C’è una molecola dietro la capacità di fissare per sempre nella memoria qualcosa che si è appena appreso: il fattore di crescita insulino-simile (o IGF II). Iniettato nel cervello dei ratti (in particolare nell’ippocampo), l’Igf II sembra potenziare notevolmente le capacità mnemoniche degli animali. A patto, però, che sia somministrato durante una precisa e stretta finestra temporale: immediatamente dopo la fase di apprendimento (consolidamento della memoria), e subito dopo aver richiamato un ricordo vecchio al massimo un paio di settimane (riconsolidamento).
Lo afferma, su Nature, uno studio firmato dall’italiana Cristina Alberini, Ph.D presso la Mount Sinai School of Medicine di New York, e finanziato dal National Institute of Mental Health (Nimh).
Che l’Igf-II giocasse un ruolo chiave nella memorizzazione, Alberini e colleghi lo sospettavano da tempo. Avevano già scoperto, infatti, che è particolarmente concentrato proprio nell’ ippocampo, dove sembra servire alla rigenerazione e alla riparazione dei tessuti.
Per capire come lavora la molecola, i ricercatori hanno usato un noto test: quello del ricordo della paura. Hanno seguito il viavai di alcuni ratti all’interno di un percorso dopo che gli animali avevano associato una certa area a una lieve scossa elettrica. Più un ratto evitava accuratamente quella zona, più vivo doveva essere i ricordo del dolore. Gli studiosi si sono allora resi conto che questo tipo di apprendimento aumenta l’espressione naturale di IGF-II nell’ippocampo.

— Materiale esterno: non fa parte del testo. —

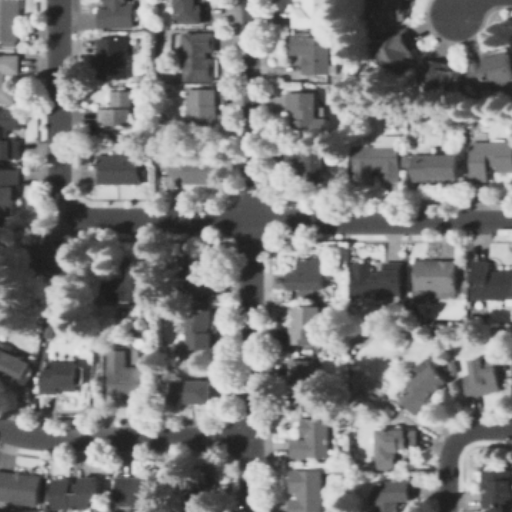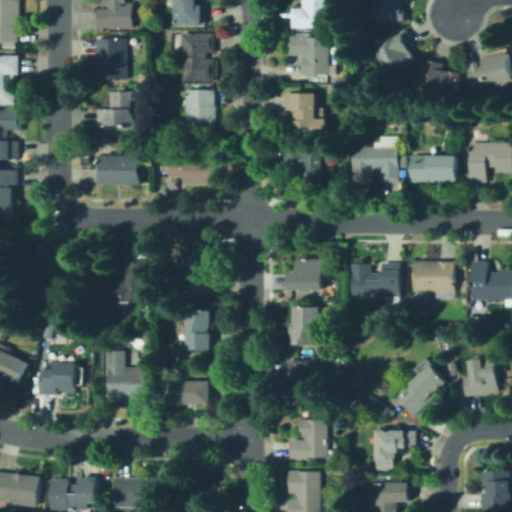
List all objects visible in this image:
building: (386, 9)
road: (459, 9)
road: (473, 9)
building: (389, 10)
building: (188, 11)
building: (192, 12)
building: (309, 13)
building: (312, 13)
building: (114, 14)
building: (118, 14)
building: (9, 20)
building: (11, 20)
building: (394, 49)
building: (396, 50)
building: (310, 52)
building: (314, 55)
building: (197, 56)
building: (110, 57)
building: (199, 57)
building: (114, 58)
building: (492, 69)
building: (490, 71)
building: (7, 76)
building: (440, 77)
building: (9, 78)
building: (442, 78)
building: (344, 81)
building: (337, 92)
building: (199, 107)
building: (116, 108)
building: (119, 109)
road: (251, 110)
building: (359, 110)
building: (201, 111)
building: (303, 112)
building: (307, 113)
building: (452, 124)
building: (9, 131)
building: (10, 132)
building: (489, 158)
building: (375, 159)
building: (490, 159)
building: (303, 162)
building: (378, 162)
building: (307, 165)
building: (433, 167)
building: (436, 168)
building: (118, 169)
building: (121, 169)
building: (196, 169)
building: (193, 170)
building: (8, 190)
building: (9, 193)
road: (184, 219)
building: (53, 257)
building: (58, 262)
building: (306, 274)
building: (309, 275)
building: (192, 276)
building: (434, 276)
building: (437, 277)
building: (193, 278)
building: (376, 281)
building: (379, 282)
building: (490, 282)
building: (129, 283)
building: (491, 283)
building: (131, 286)
building: (71, 313)
building: (304, 324)
building: (306, 325)
building: (198, 328)
building: (201, 330)
building: (105, 335)
building: (103, 343)
building: (118, 344)
building: (320, 351)
building: (200, 356)
building: (15, 363)
building: (16, 365)
road: (252, 366)
building: (454, 369)
building: (480, 375)
building: (125, 376)
building: (62, 377)
building: (483, 377)
building: (65, 378)
building: (129, 378)
building: (303, 380)
building: (305, 381)
building: (423, 386)
building: (421, 388)
building: (190, 391)
building: (193, 392)
building: (166, 395)
road: (125, 437)
building: (310, 438)
building: (314, 440)
building: (391, 444)
building: (397, 447)
road: (452, 447)
building: (340, 471)
building: (21, 487)
building: (23, 488)
building: (495, 488)
building: (498, 489)
building: (304, 490)
building: (134, 491)
building: (307, 491)
building: (75, 492)
building: (138, 493)
building: (78, 494)
building: (194, 494)
building: (390, 495)
building: (393, 495)
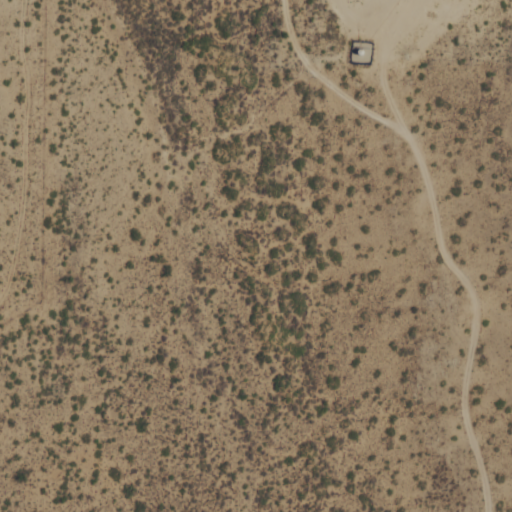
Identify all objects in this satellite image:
road: (351, 20)
road: (352, 101)
road: (25, 152)
road: (437, 225)
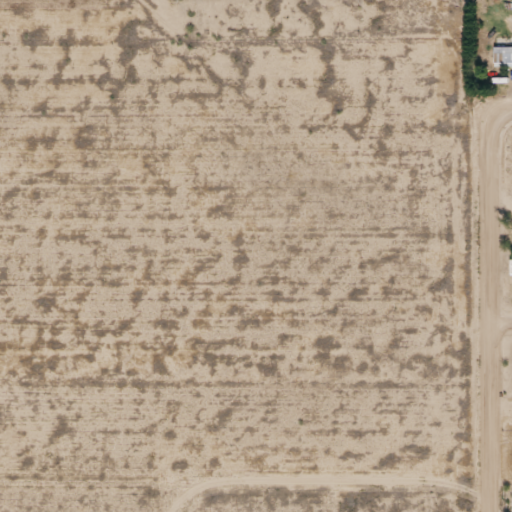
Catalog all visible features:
building: (502, 56)
road: (495, 119)
road: (499, 321)
road: (487, 324)
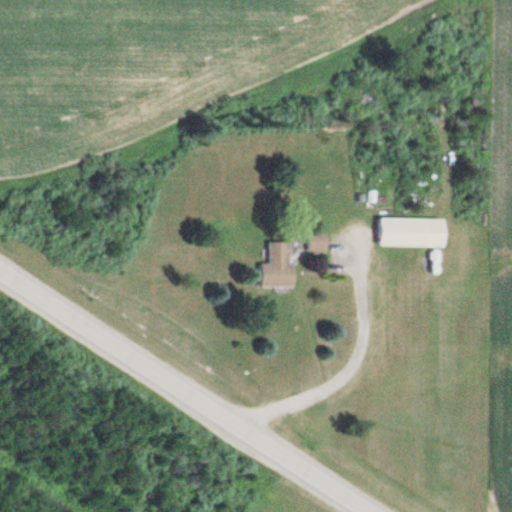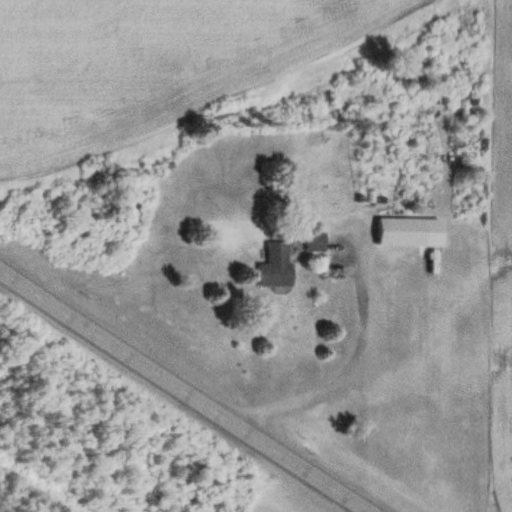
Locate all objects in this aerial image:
building: (405, 232)
building: (311, 241)
building: (271, 265)
road: (191, 387)
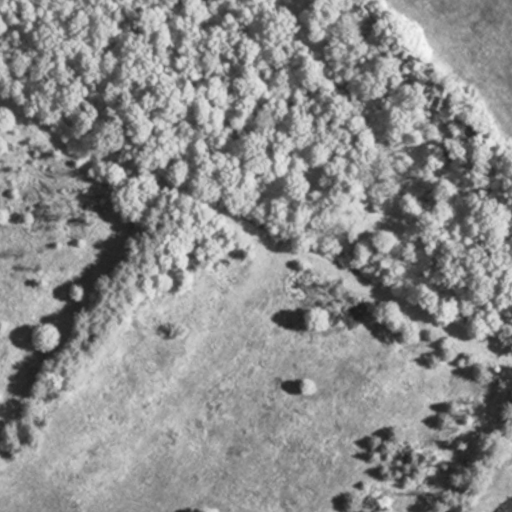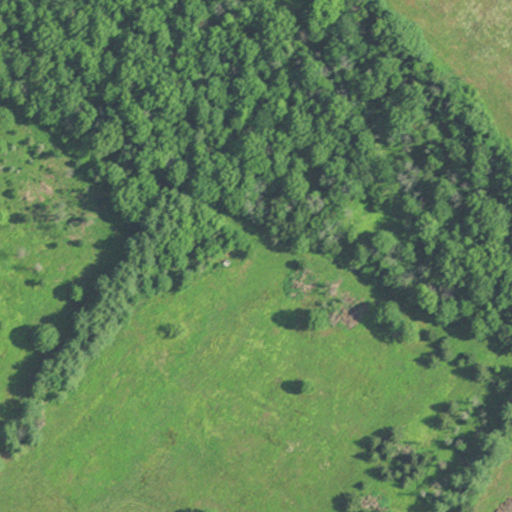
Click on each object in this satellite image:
crop: (467, 44)
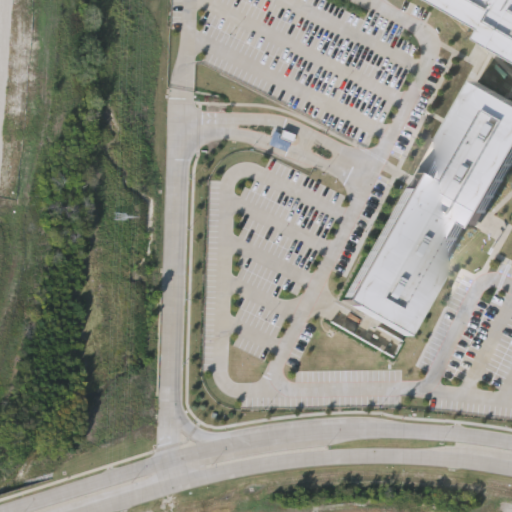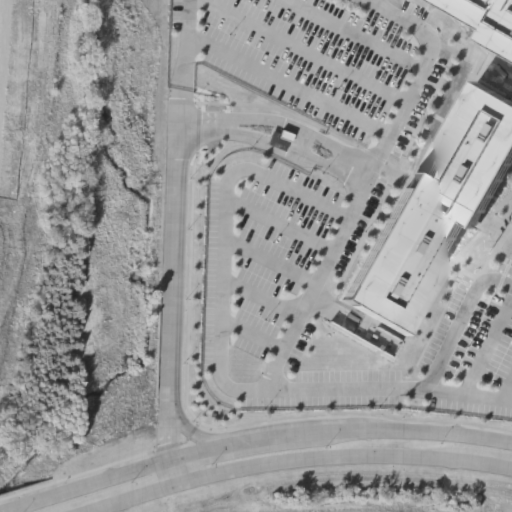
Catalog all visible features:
road: (352, 20)
building: (485, 20)
road: (352, 35)
road: (301, 51)
road: (287, 87)
road: (283, 110)
road: (280, 121)
road: (197, 128)
road: (275, 144)
road: (305, 144)
road: (374, 155)
road: (397, 170)
building: (434, 212)
power tower: (114, 219)
road: (278, 225)
road: (223, 233)
road: (269, 262)
road: (173, 265)
road: (314, 286)
road: (260, 298)
road: (458, 321)
road: (252, 334)
road: (487, 348)
road: (388, 387)
road: (507, 391)
road: (219, 426)
road: (199, 432)
road: (251, 437)
road: (180, 442)
road: (293, 459)
road: (168, 471)
road: (76, 475)
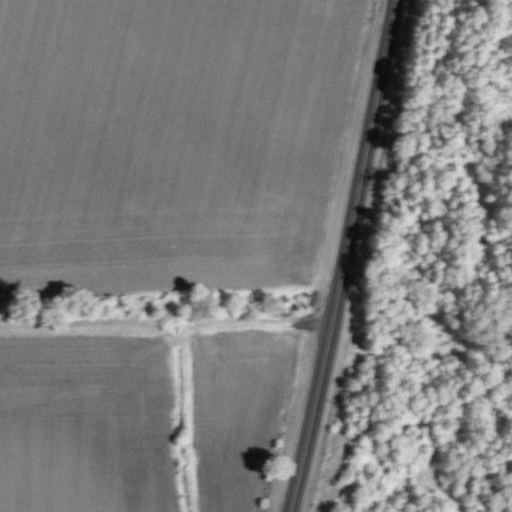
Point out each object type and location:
road: (343, 256)
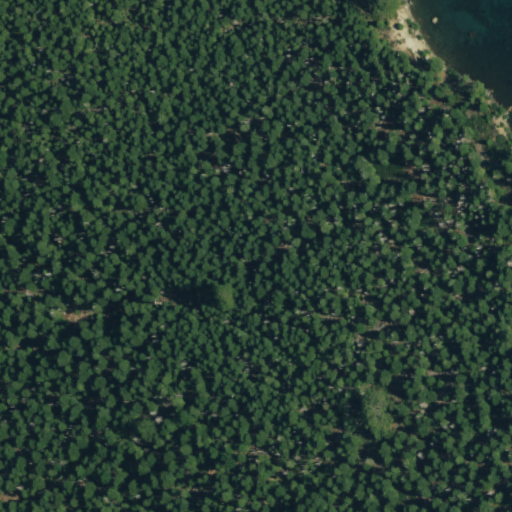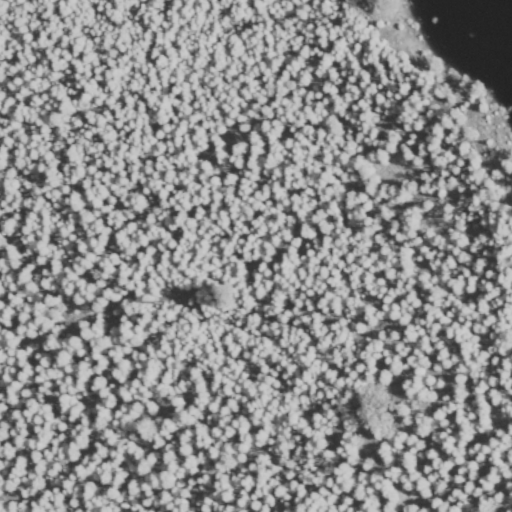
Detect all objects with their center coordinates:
road: (1, 509)
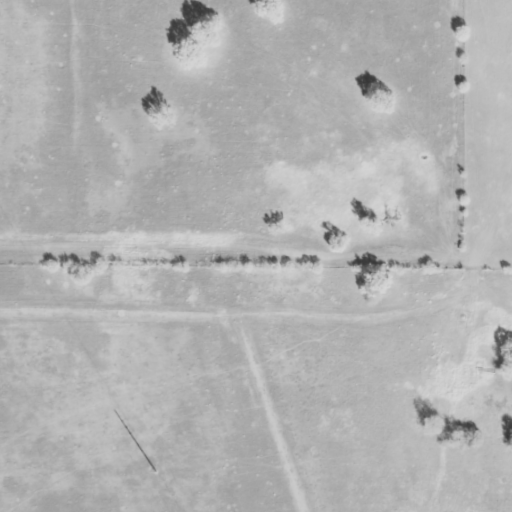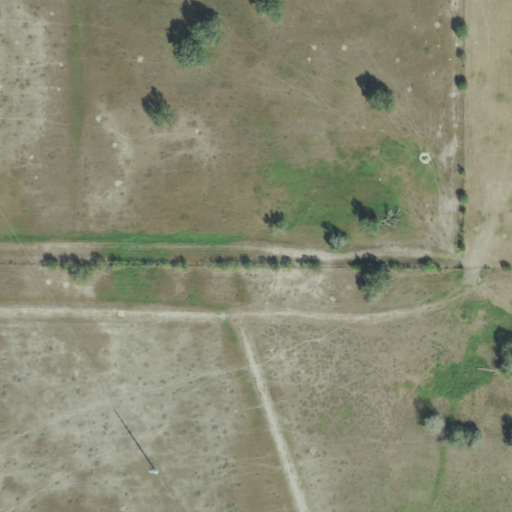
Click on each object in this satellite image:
power tower: (157, 471)
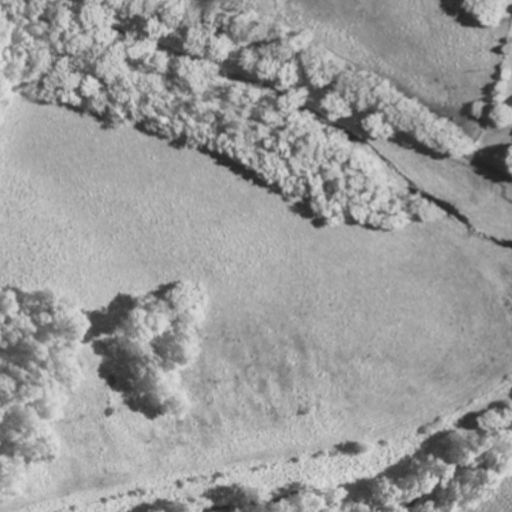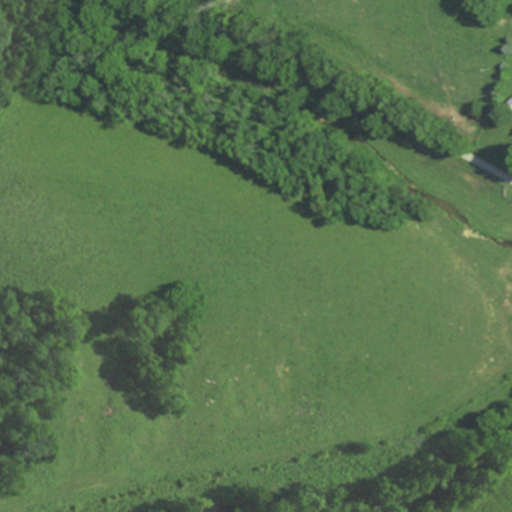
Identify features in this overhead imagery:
road: (310, 69)
road: (361, 449)
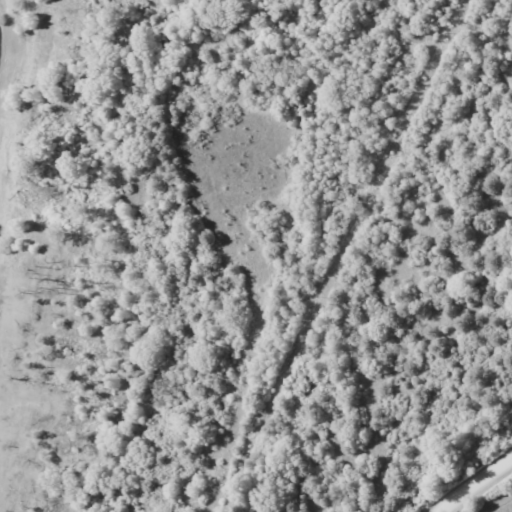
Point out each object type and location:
road: (479, 489)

Partendo da questa osservazione, Alberini ha pensato di iniettare il fattore di crescita direttamente in quest’area durante le fasi di consolidamento e di riconsolidamento del ricordo. Risultato? Notevole: la memoria dei ratti è aumentata improvvisamente e l’effetto è durato per alcune settimane. Un esame del cervello degli animali ha anche rivelato che Igf-II ha rafforzato le connessioni tra i neuroni (le sinapsi) e agevolato i meccanismi di base della memoria di lungo termine.
“ E’ in questo modo che Igf-II rafforza la memoria e ritarda il suo naturale declino”, ha sottolineato la neuroscienziata.
Le possibilità da esplorare? “ Potremmo cercare di capire se il fattore di crescita sia in grado di potenziare anche altri tipi di memoria e, magari, essere usato per rimpiazzare un ricordo traumatico”, continua Alberini “ Se così fosse, le ricerca potrebbe fornire indizi per nuovi trattamenti degli stati ansiosi e dei disordini post-traumatici”.